Das find ich ja suess.
Irgendjemand hatte wegen eines moeglichen Umzug in eine Wohung gefragt. Mein Mann hat gerade erst einen Job gefunden und hat eine 3-monatige Probezeit. Der Job ist okay, aber der ist fuer den Uebergang gedacht bis sich hoffentlich bald etwas anderes auftut.
Im Moment ist es also noch recht riskant jetzt schon auszuziehen.
Wie lange wir hier bleiben werden? Wenn wir mal optimistisch bleiben, sind wir wahrscheinlich noch bis zum Sommeranfang hier, aber das ist meinem Mann schon wieder viel zu lange.
Thanksgiving und Weihnachten wollen wir schon in den eigenen 4 Waenden feiern.
Ich werde also schon noch ein paar Monate hier im Chaos leben und mit Sicherheit gibt's dann noch das ein und andere Erlebnis. Ich hoff's ja eigentlich nicht, aber ich werde es auch nicht verhinden koennen. *seufz*
Anbei mal mein erstes Thanksgivingerlebnis hier drueben.
Thanksgiving…..ja, was stellt man sich darunter vor? Dank meiner Arbeit (Dining Facility auf einer US-Base) hab ich natuerlich schon die grosse Version kennenlernen und vorbereiten duerfen.
Laut der Erzaehlungen amerikanischer Kollegen ein schoenes Fest im Familienkreis. Wie Weihnachten, nur ohne Geschenke und wenn man Glueck hat mit irgendeinem Streit.

----

Zu erledigende Aufgaben
1. Schreiben Sie aus dem Text über Umzugspläne und Thanksgiving den Abschnitt ab, der mit „Ich werde also“ beginnt und bis einschließlich „mit irgendeinem Streit.“ reicht.
2. Beantworten Sie anhand des Textes über Umzugspläne und Thanksgiving folgende Fragen:
(a) Wie lange dauert die Probezeit im neuen Job des Mannes?
(b) Welche beiden Feste sollen in den eigenen vier Wänden gefeiert werden?
(c) Wo befindet sich die Dining Facility, in der gearbeitet wird?
3. Führen Sie den Text über Umzugspläne und Thanksgiving im selben Stil fort, beginnend nach seinem letzten Satz.

Quelldaten:

----

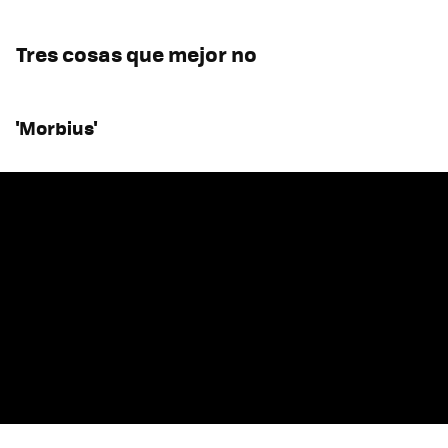
Tres cosas que mejor no
'Morbius'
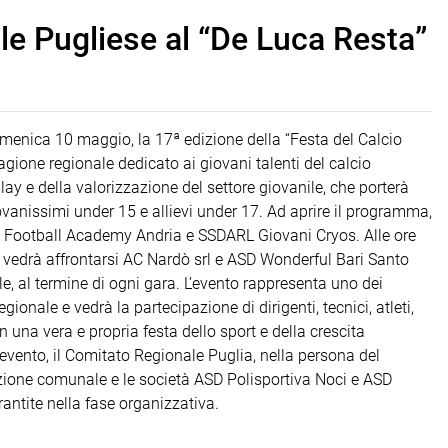
ile Pugliese al “De Luca Resta”
menica 10 maggio, la 17ª edizione della “Festa del Calcio
gione regionale dedicato ai giovani talenti del calcio
play e della valorizzazione del settore giovanile, che porterà
giovanissimi under 15 e allievi under 17. Ad aprire il programma,
ASD Football Academy Andria e SSDARL Giovani Cryos. Alle ore
e vedrà affrontarsi AC Nardò srl e ASD Wonderful Bari Santo
le, al termine di ogni gara. L’evento rappresenta uno dei
onale e vedrà la partecipazione di dirigenti, tecnici, atleti,
n una vera e propria festa dello sport e della crescita
l’evento, il Comitato Regionale Puglia, nella persona del
razione comunale e le società ASD Polisportiva Noci e ASD
rantite nella fase organizzativa.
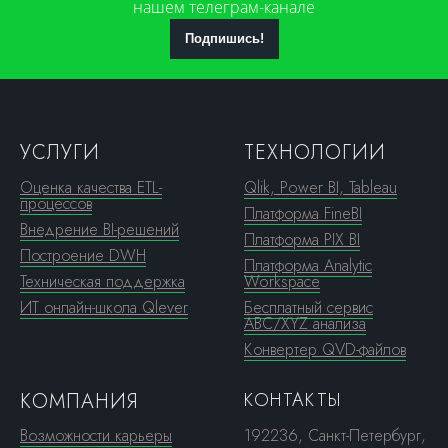
нашем телеграм-канале
Подпишись!
УСЛУГИ
ТЕХНОЛОГИИ
Оценка качества ETL-
Qlik, Power BI, Tableau
процессов
Платформа FineBI
Внедрение BI-решений
Платформа PIX BI
Построение DWH
Платформа Analytic
Техническая поддержка
Workspace
ИТ онлайн-школа Qlever
Бесплатный сервис
ABC/XYZ анализа
Конвертер QVD-файлов
КОМПАНИЯ
КОНТАКТЫ
Возможности карьеры
192236, Санкт-Петербург,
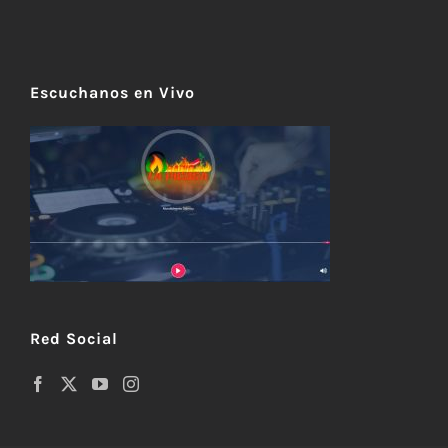
Escuchanos en Vivo
Red Social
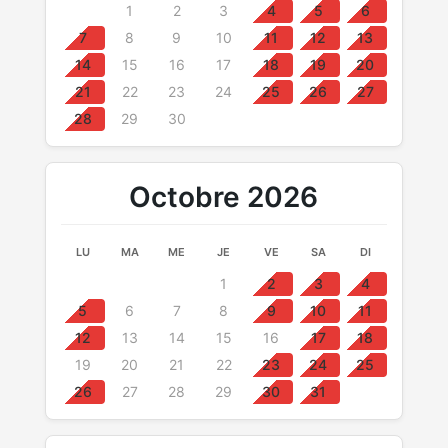
1
2
3
4
5
6
7
8
9
10
11
12
13
14
15
16
17
18
19
20
21
22
23
24
25
26
27
28
29
30
Octobre 2026
LU
MA
ME
JE
VE
SA
DI
1
2
3
4
5
6
7
8
9
10
11
12
13
14
15
16
17
18
19
20
21
22
23
24
25
26
27
28
29
30
31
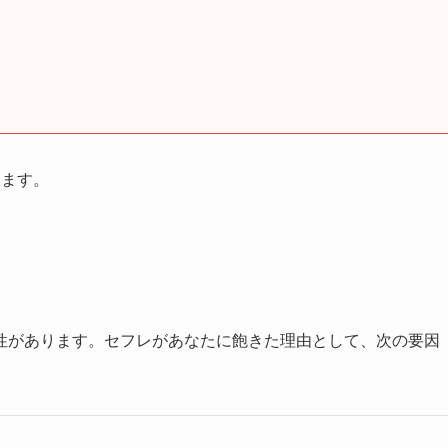
します。
性があります。セフレがあなたに飽きた理由として、次の要因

----

Lösungen der Aufgaben
1.
Ich werde also schon noch ein paar Monate hier im Chaos leben und mit Sicherheit gibt's dann noch das ein und andere Erlebnis. Ich hoff's ja eigentlich nicht, aber ich werde es auch nicht verhinden koennen. *seufz*
Anbei mal mein erstes Thanksgivingerlebnis hier drueben.
Thanksgiving…..ja, was stellt man sich darunter vor? Dank meiner Arbeit (Dining Facility auf einer US-Base) hab ich natuerlich schon die grosse Version kennenlernen und vorbereiten duerfen.
Laut der Erzaehlungen amerikanischer Kollegen ein schoenes Fest im Familienkreis. Wie Weihnachten, nur ohne Geschenke und wenn man Glueck hat mit irgendeinem Streit.

2.
(a) Drei Monate.
(b) Thanksgiving und Weihnachten.
(c) Auf einer US-Base.

3.
Selbst zubereitet haben wir natuerlich auch mal so ein Festessen, und entsprechend gespannt war ich also auf die Art und Weise, wie es nun die Schwiegereltern zelebrieren wuerden.
Ich muss dazu sagen, dass Thanksgiving bei den Schwiegereltern einen Tag vorher gefeiert wird. Irgendwie scheinen in der Familie alle geschieden zu sein, und damit man sich nicht zwischen zig Familienmitglieder zerreissen muss, isst man das Thanksgivingmahl hier eben einen Tag frueher.
Eine Woche vorher gab es von den Schwiegereltern die Anweisung, dass wir die Boeden saugen sollten (eine Frage an dieser Stelle…gibt es eigentlich auch eine andere Teppichfarbe, ausser beige, dunkelbeige, hellbeige?), danach durchwischen. Grossputz stand an.
Meine Frage, wieso wir schon eine Woche vorher den Boden saugen und durchwischen sollten, wurde mit folgendem beantwortet:
Damit es erledigt ist.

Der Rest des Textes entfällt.